THE State Bank of Pakistan (SBP) has recently doubled the guaranteed amount from Rs250,000 to Rs500,000 per eligible depositor per bank. As the vast majority of depositors are small, typically uninformed and unsophisticated, it is vital to comprehend what this protection entails.
A brief background is in order. SBP established the Deposit Protection Corporation (DPC) in 2018, guaranteeing small deposits in case a bank goes bust. Yet the idea of a formal, ex-ante and explicit deposit protection mechanism, contrary to an arbitrary arrangement cobbled together post a bank failure, is hardly novel. The Federal Deposit Insurance Corporation in the US was the first such agency, set up in 1933 to shore up waning public confidence amid rampant bank failures. Similar schemes are now in place in 146 countries.
Establishing a DPC in Pakistan has been a step in the right direction. First, it has proffered a pre-defined mechanism to protect depositors of all banks — public or private, Islamic or conventional, large or small, local or foreign — levelling the playing field somewhat, even if the public perception of some large banks as ‘too big to fail’ may persist.
Prior to DPC, depositors of private banks were virtually under no formal coverage.
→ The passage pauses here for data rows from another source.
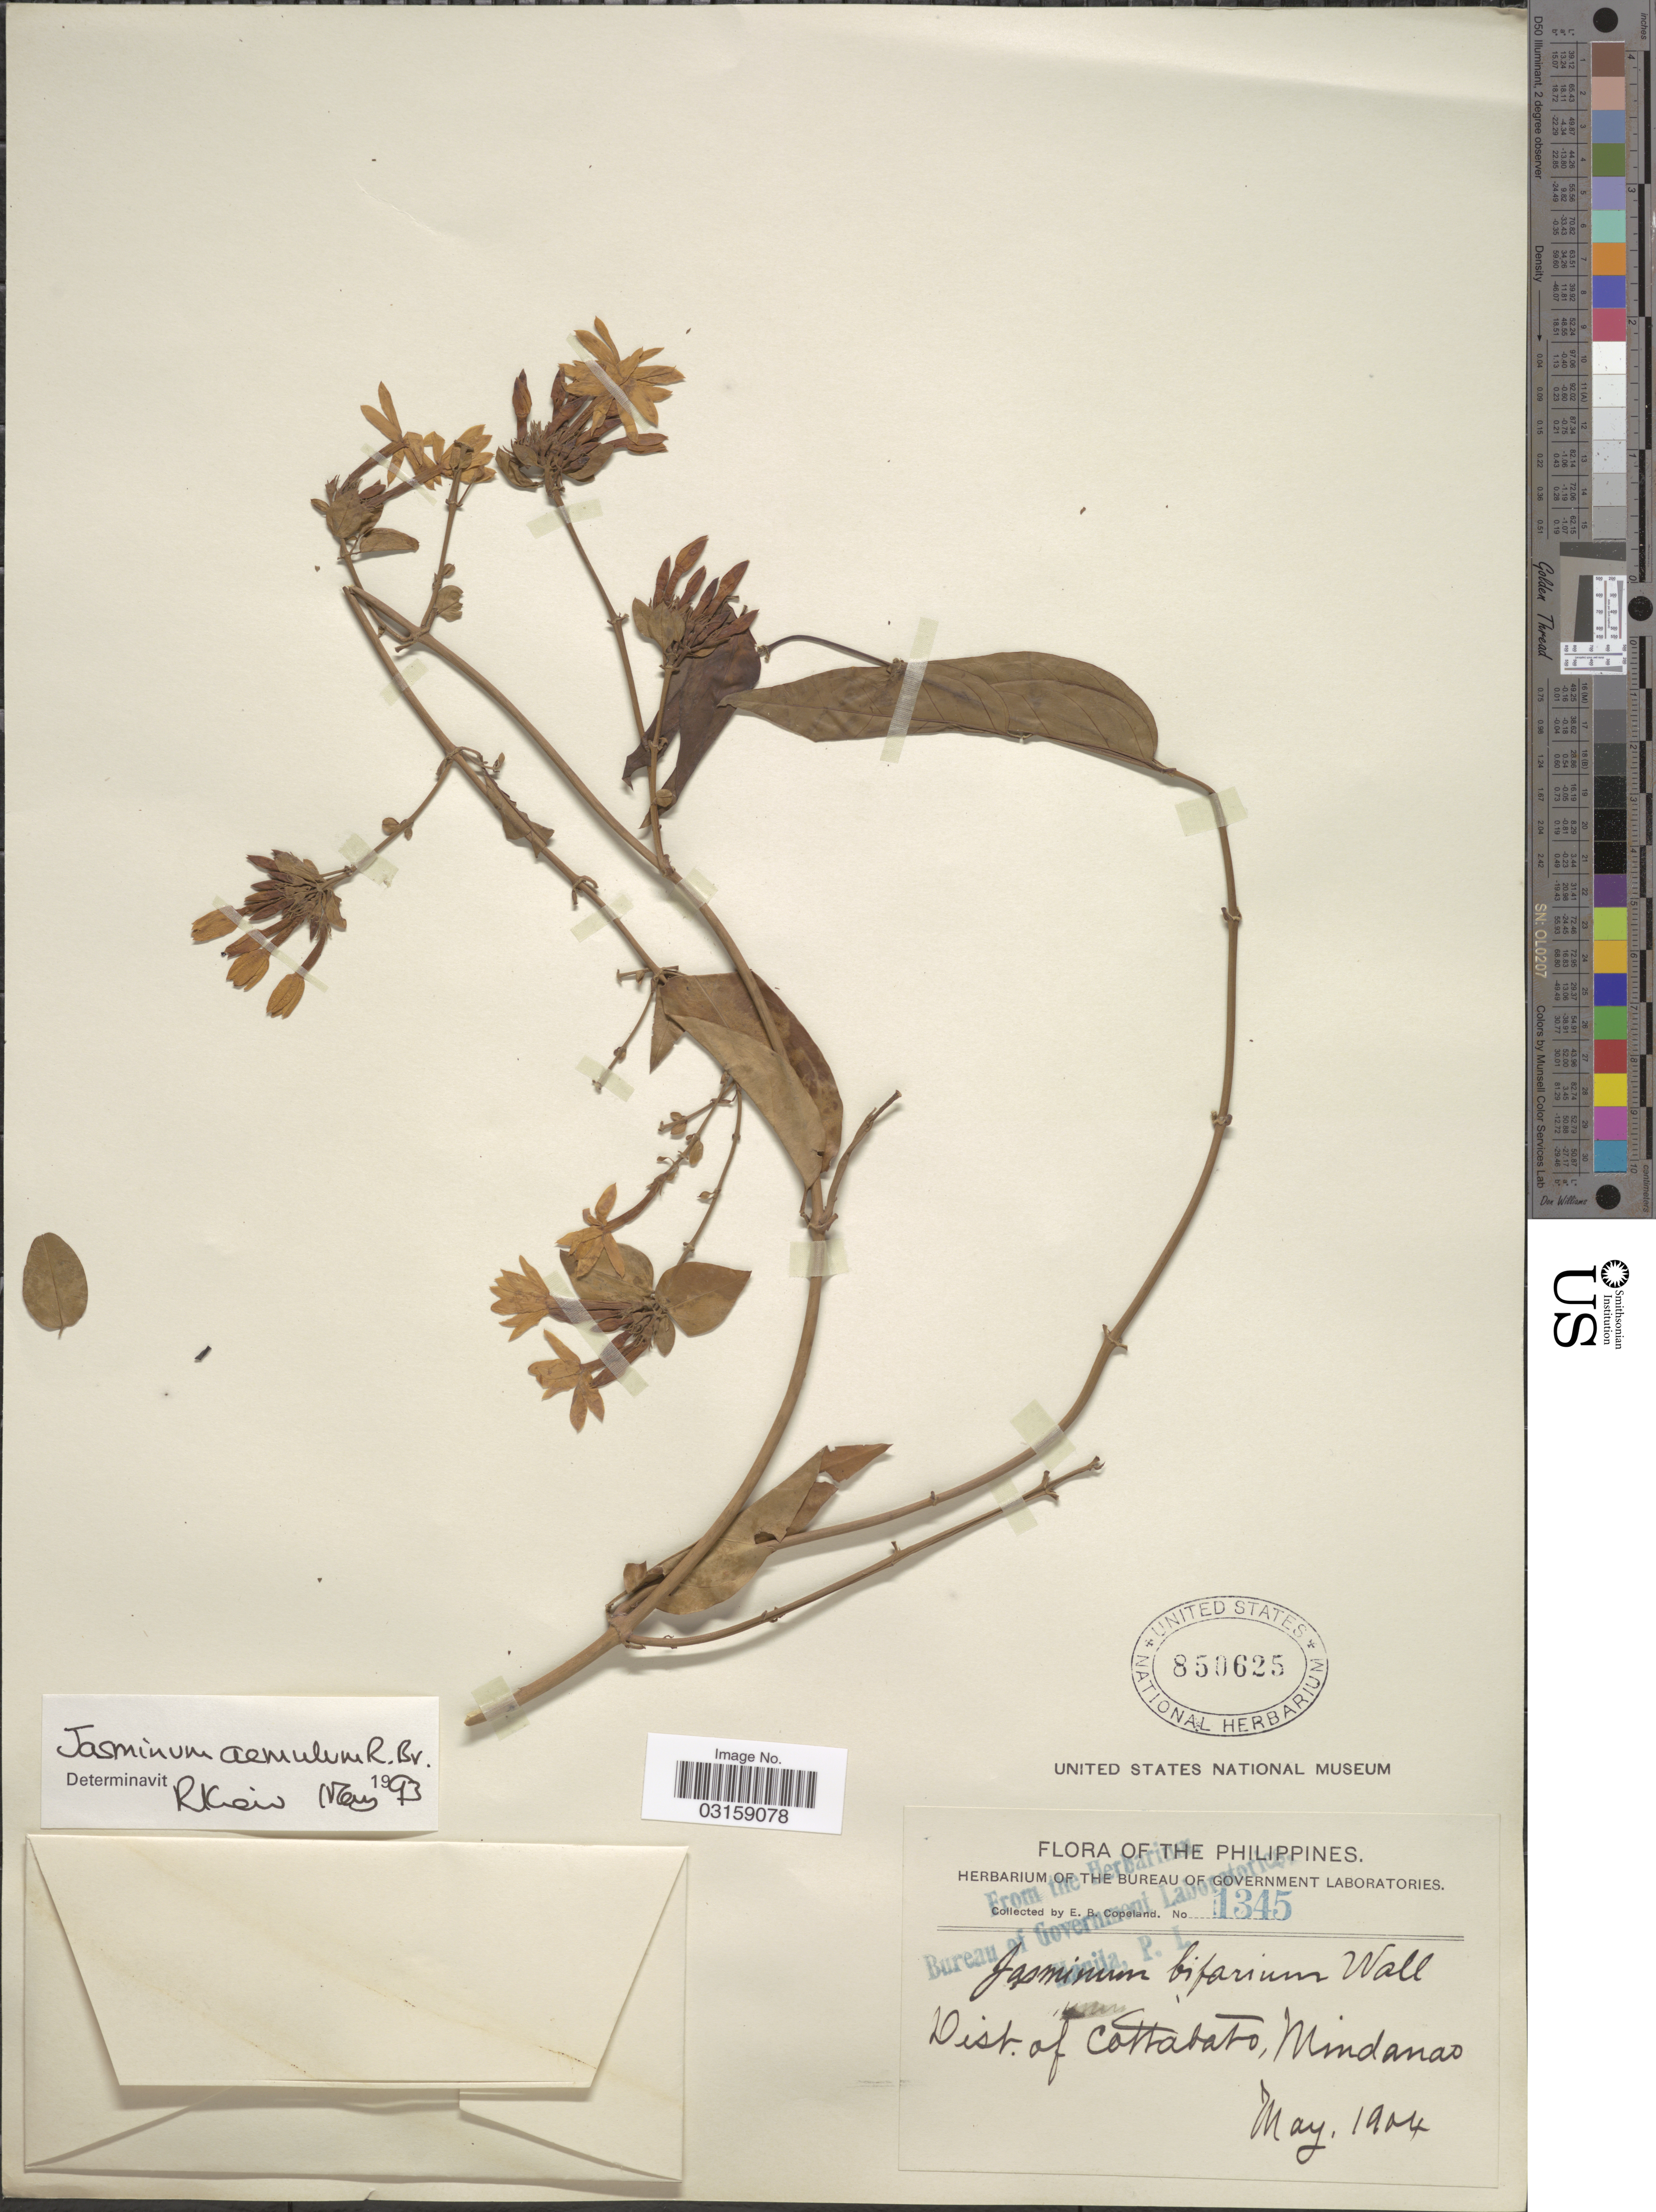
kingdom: Plantae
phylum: Tracheophyta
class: Magnoliopsida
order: Lamiales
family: Oleaceae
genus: Jasminum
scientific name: Jasminum elongatum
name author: (P.J. Bergius) Willd.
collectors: E. B. Copeland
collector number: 1345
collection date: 1904-05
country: Philippines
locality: Dist. of Cottabato, Mindanao.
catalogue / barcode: US 850625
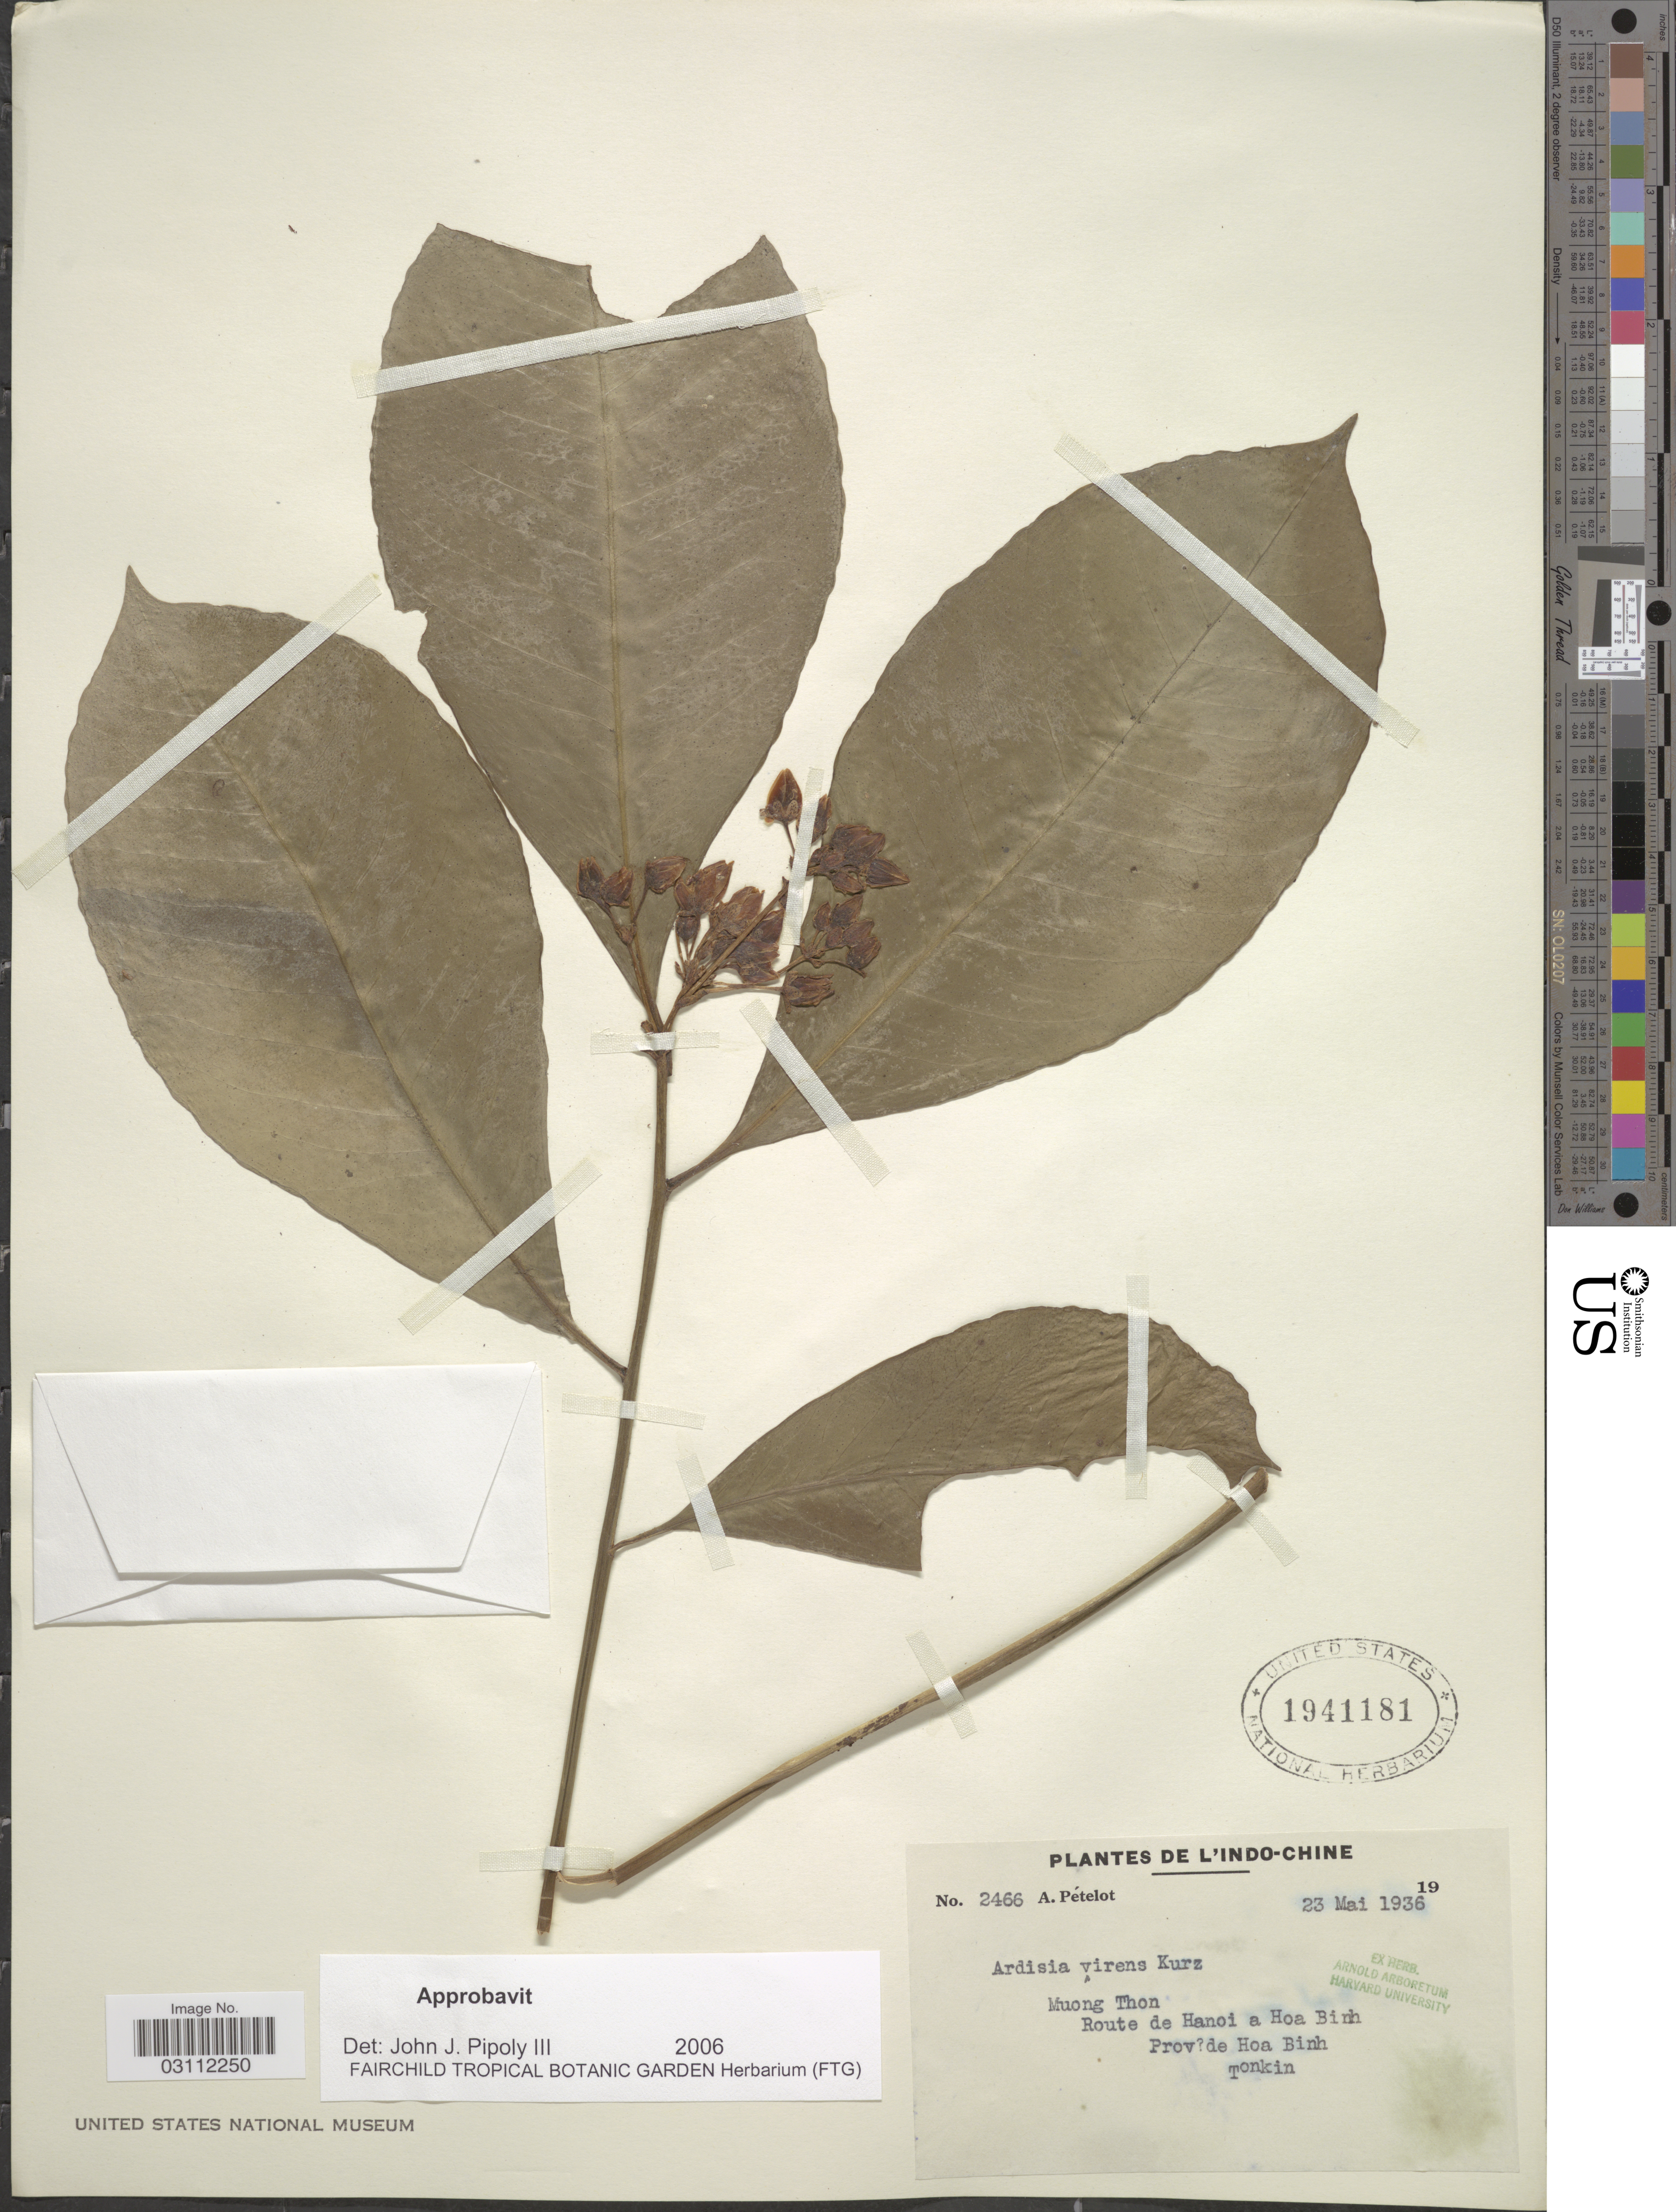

Though the government had fully guaranteed deposits of all banks under the Banks (Nationalisation) Act of 1974, the privatisation drive from 1990s onwards led to a concomitant drop in the share of public-sector banks. By 2018, over 80 per cent of the banking system was in the private sector, thus uncovered by the Act. DPC has filled that critical gap.
Establishing a DPC has been a step in the right direction.
Second, instead of offering a blanket guarantee, DPC aims to protect only small depositors — rightly so. Fully covering all, especially large depositors is neither prudentially desirable (as it exacerbates moral hazard) nor financially viable (as it requires colossal funding).
With the recent jump in coverage from quarter to half a million rupees, SBP reported that up to 95pc of all eligible depositors (essentially all types of retail, sole proprietorship and partnership deposits etc) are now fully guaranteed. This amounts to a fairly high degree of coverage, even if the value of coverage, at roughly 2.5 times of our current GDP per capita, is still half of the average for low-income countries. However, the coverage level fares better if viewed against the 80:20 rule of thumb which suggests covering 80pc of all depositors and 20pc of total value. In any case, the full protection of 95pc eligible depositors should significantly mitigate the risk of a bank run, an otherwise natural reaction of uninformed depositors to any rumour of bank failure.
Equally relevant is to note who is uncovered by DPC, whether in part or entirely. This respectively boils down to two categories; first, a fraction (5pc) of eligible depositors with total balance per bank above 0.5 million are only covered up to that amount with the rest uncovered, and second, a group which is ineligible for any coverage at all (primarily government, corporates, and insiders’ deposits). Both these exclusions are a part of global best practices. While the case for the latter is obvious, fractional coverage of large depositors is warranted as they arguably have the incentive, capacity, and sophistication to closely monitor their banks’ performance and can penalise riskier banks by the timely moving of their funds elsewhere; this helps reduce moral hazard and bolsters market discipline. Failure to exert such pressure could leave big depositors wading through protracted court proceedings for recovery of their uncovered deposits when a bank goes under. Whether DPC has truly nudged big depositors to keep a close eye on their banks’ performance is however a moot point.
Third, by charging banks an insurance premium for deposit protection, currently at a flat rate, DPC is making banks foot the bill, not the depositors or the government. This should considerably limit, if not entirely remove, the need for use of public funds to bail out private banks in future. At some point, DPC should also switch over from fixed to risk-based premiums, demanding riskier banks to cough up more.
Finally, a caveat that deposit protection schemes are no panacea for regulatory shortcomings. While these mechanisms can forestall bank runs or facilitate orderly closure of a failed bank by ring fencing the savings of small depositors, a robust supervisory regime that continues to ensure a sound banking system would remain a precondition. Moreover, such a scheme can only manage individual, occasional bank failures; handling a systemic banking crisis would fall beyond its scope and resource envelope, inevitably requiring the government to step in.
In some sense, DPC is akin to a firefighting system; critical to have but one you wish you never reach a point of using.
The writer has served as an adviser to the governor, Central Bank of Kuwait.